Gawker has an amusing point/counterpoint on A/C that pretty perfectly encapsulates this dynamic. Hamilton Nolan, a native Floridian, argues that we’ve become too reliant on artificial refrigeration, that it has led us to inhabit climes we’re unsuited for, that it uses too much energy, and that it’s made us weak. He does so in typically Gawkerian fashion. Then, AJ Daulerio responds by noting that he doesn’t like being hot and compares Nolan to a hydrofracking-hating Alec Baldwin walking around with a blanket on his head.


San Antonio Furniture via Flickr/CC BY 2.0

Obviously, the whole exchange was done in jest, but it’s surprisingly useful in distilling the basic thrust of our conversation about A/C. Another real-world example: Joe Klein wrote an obnoxious article about why he doesn’t like air conditioning, and then segues into why his bias was proven correct when it turned out to be bad for the planet.

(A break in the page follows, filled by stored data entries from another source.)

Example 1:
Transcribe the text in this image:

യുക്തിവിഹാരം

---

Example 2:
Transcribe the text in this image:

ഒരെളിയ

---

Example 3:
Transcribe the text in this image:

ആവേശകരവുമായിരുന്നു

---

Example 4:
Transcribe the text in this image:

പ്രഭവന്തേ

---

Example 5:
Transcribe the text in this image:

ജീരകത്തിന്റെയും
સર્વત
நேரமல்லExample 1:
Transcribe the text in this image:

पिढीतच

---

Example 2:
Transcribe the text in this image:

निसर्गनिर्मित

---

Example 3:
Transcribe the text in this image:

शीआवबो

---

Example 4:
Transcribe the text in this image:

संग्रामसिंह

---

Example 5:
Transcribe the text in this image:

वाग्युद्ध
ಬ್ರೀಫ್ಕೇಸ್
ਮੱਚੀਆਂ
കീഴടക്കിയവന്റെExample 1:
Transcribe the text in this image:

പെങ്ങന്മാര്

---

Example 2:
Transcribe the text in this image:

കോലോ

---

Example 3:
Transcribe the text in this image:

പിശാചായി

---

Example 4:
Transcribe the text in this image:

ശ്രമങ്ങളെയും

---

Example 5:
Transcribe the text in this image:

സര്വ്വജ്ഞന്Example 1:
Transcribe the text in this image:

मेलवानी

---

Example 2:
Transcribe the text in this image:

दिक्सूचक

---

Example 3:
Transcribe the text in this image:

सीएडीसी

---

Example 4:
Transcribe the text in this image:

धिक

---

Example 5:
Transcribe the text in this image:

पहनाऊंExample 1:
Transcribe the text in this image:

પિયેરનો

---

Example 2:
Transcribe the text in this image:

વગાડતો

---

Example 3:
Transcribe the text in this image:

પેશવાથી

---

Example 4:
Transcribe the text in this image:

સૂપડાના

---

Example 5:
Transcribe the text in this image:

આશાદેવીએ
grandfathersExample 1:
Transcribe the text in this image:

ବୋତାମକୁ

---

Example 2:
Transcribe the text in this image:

Dumb, but that doesn’t account for the vitriol spewed forth from A/C-loving bloggers: “You don’t like aircon? Fine. Go sit in your stupid fucking car and sweat to your heart’s content. But leave me and my beloved Siemens out of this.” [sic].

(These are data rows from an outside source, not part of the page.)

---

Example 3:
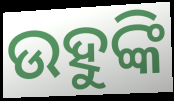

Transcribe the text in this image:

ଉହୁଙ୍କି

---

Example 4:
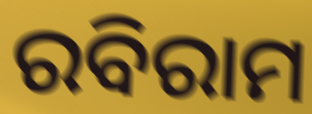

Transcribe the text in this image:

ରବିରାମ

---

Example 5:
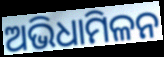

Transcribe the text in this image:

ଅଭିଧାମିଳନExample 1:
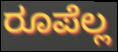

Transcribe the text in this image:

ರೂಪೆಲ್ಲ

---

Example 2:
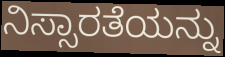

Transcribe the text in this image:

ನಿಸ್ಸಾರತೆಯನ್ನು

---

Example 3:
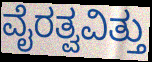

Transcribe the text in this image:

ವೈರತ್ವವಿತ್ತು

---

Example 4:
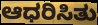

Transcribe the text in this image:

ಆಧರಿಸಿತು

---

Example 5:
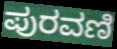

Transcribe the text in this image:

ಪುರವಣಿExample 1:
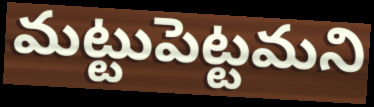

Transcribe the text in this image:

మట్టుపెట్టమని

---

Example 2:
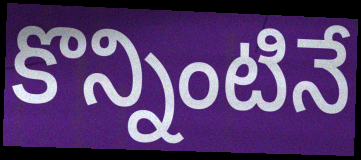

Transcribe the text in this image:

కొన్నింటినే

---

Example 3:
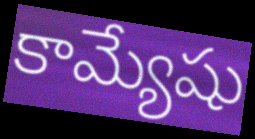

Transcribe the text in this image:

కామ్యేషు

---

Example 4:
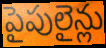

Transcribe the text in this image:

పైపులైన్లు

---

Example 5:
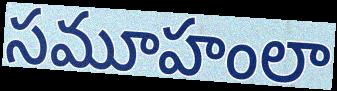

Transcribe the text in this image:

సమూహంలాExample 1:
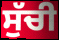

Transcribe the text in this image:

ਸੁੱਚੀ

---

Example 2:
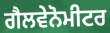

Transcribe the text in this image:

ਗੈਲਵੇਨੋਮੀਟਰ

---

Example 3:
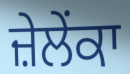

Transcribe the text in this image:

ਜ਼ੇਲੇਂਕਾ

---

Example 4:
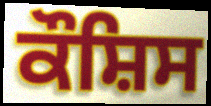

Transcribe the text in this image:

ਕੌਸ਼ਿਸ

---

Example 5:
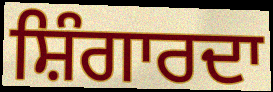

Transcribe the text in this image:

ਸ਼ਿੰਗਾਰਦਾ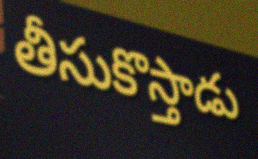
తీసుకొస్తాడు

Which brings us full circle. Staunch defenders either honestly (and completely misguidedly) think that the world can actually somehow support 7 billion air conditioning units and more massive cities built in resource-starved deserts that no one would live in without A/C. Or, they don’t think much at all and just know that they need air conditioning because it would suck not to have it.

That’s a dismissive way of pointing out that people who’ve grown up with air conditioning (that’s almost anyone reading this post) have actually forged a pretty serious bond with the unit, or at least with the way of life it enables. It doesn’t seem like a luxury because it’s so supremely ubiquitous, even though that’s what it is. The notion that we ‘need’ air conditioning is a powerful social construct, pure and simple. To criticize air conditioning usage is to criticize the way we’ve assumed we’re supposed to be living our lives. And so people get pissed off when it’s suggested that A/C might be a bad idea.

Clearly, parallels abound with plenty of other pillars of modern consumer society—we feel equally as entitled to giant cars, big houses, water-soaked lawns, trough-like toilets, etc, etc. And ultimately, therein lies our problem: everybody knows how the entitled feel about giving up their stuff.